In Ex parte Jackson, 96 U.S. 727 (1878), the Supreme Court ruled that Congress did not violate the free speech clause of the First Amendment by closing the postal system to literature concerning lotteries, although it lacked the constitutional authority to prevent such materials from circulating by other means.
Federal government started mail ban on lottery literature in 1876
Government control of lotteries, moderate during the first half of the 19th century, had stiffened during the second half, and most states banned lotteries outright. The federal government started the mail ban in 1876.
A zealous “special agent of the post office,” Anthony Comstock, arrested dozens of lottery dealers, including A. Orlando Jackson, and charged them with violating the new federal law. Jackson protested his arrest as a violation of his freedom of expression. He insisted that Congress had no power “to prohibit the transmission of intelligence,” through the mails or otherwise. He also warned of a slippery-slope threat to commerce.
Court said mail ban did not violate First Amendment freedoms
Neither argument impressed Justice Stephen F. Field, who wrote the decision for the court. Field admitted that free circulation was vital to a free press, but he denied that the postal ban prevented free circulation. Items barred from the mails remained free to circulate in other ways, he maintained. Congress did not abridge press freedom, he asserted, but merely refused to abet the distribution of matter that it deemed immoral.
Anti-lottery laws strengthened in the wake of Jackson. All states but Louisiana prohibited lotteries entirely.

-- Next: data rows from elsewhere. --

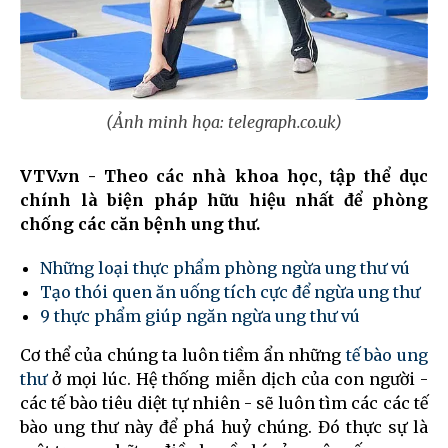
(Ảnh minh họa: telegraph.co.uk)
VTV.vn - Theo các nhà khoa học, tập thể dục
chính là biện pháp hữu hiệu nhất để phòng
chống các căn bệnh ung thư.
Những loại thực phẩm phòng ngừa ung thư vú
Tạo thói quen ăn uống tích cực để ngừa ung thư
9 thực phẩm giúp ngăn ngừa ung thư vú
Cơ thể của chúng ta luôn tiềm ẩn những
tế bào ung
thư
ở mọi lúc. Hệ thống miễn dịch của con người -
các tế bào tiêu diệt tự nhiên - sẽ luôn tìm các các tế
bào ung thư này để phá huỷ chúng. Đó thực sự là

Congress made it a crime to transport lottery tickets across state lines
In 1895, Congress, in a path-breaking attempt to use its interstate commerce power as a way to exert a federal police power over public morals (a power generally reserved to the states), made it a federal crime to transport lottery tickets or advertisements across state lines, through the mails or otherwise.
The Supreme Court upheld this statute in Champion v. Ames (1903), thus sanctioning the exercise of a federal police power.